WHAT THE TASK ASKS - I'd like the line containing "(208, 436) = (359, 356): jar" and each line that follows, through the last line of the material, set down exactly as they are, and no others.

AVAILABLE DATA -

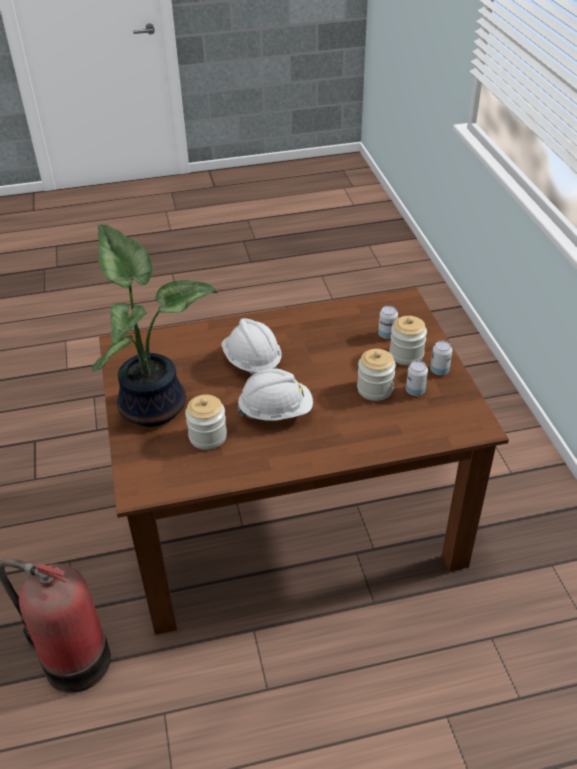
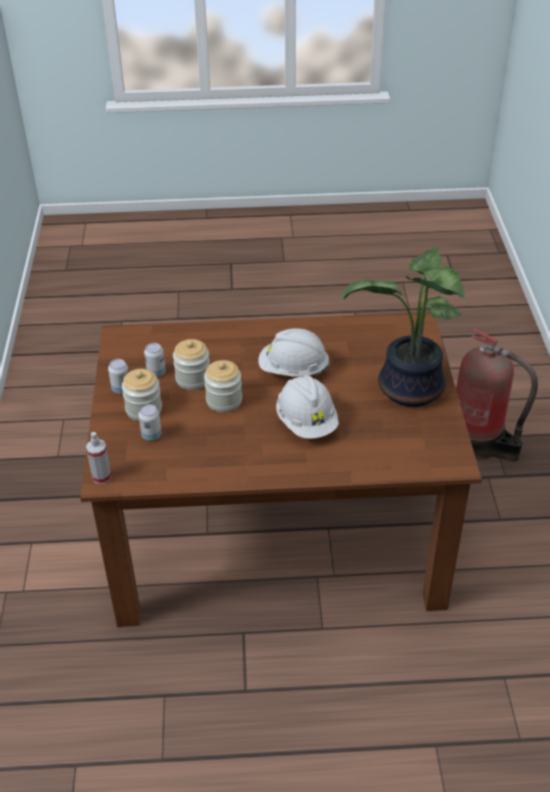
camera: 170 degrees left, 0 degrees up
(208, 436) = (359, 356): jar -> jar (224, 400)
(409, 301) = (101, 477): none -> spray bottle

PROBLEM SOLUTION -
(208, 436) = (359, 356): jar -> jar (224, 400)
(409, 301) = (101, 477): none -> spray bottle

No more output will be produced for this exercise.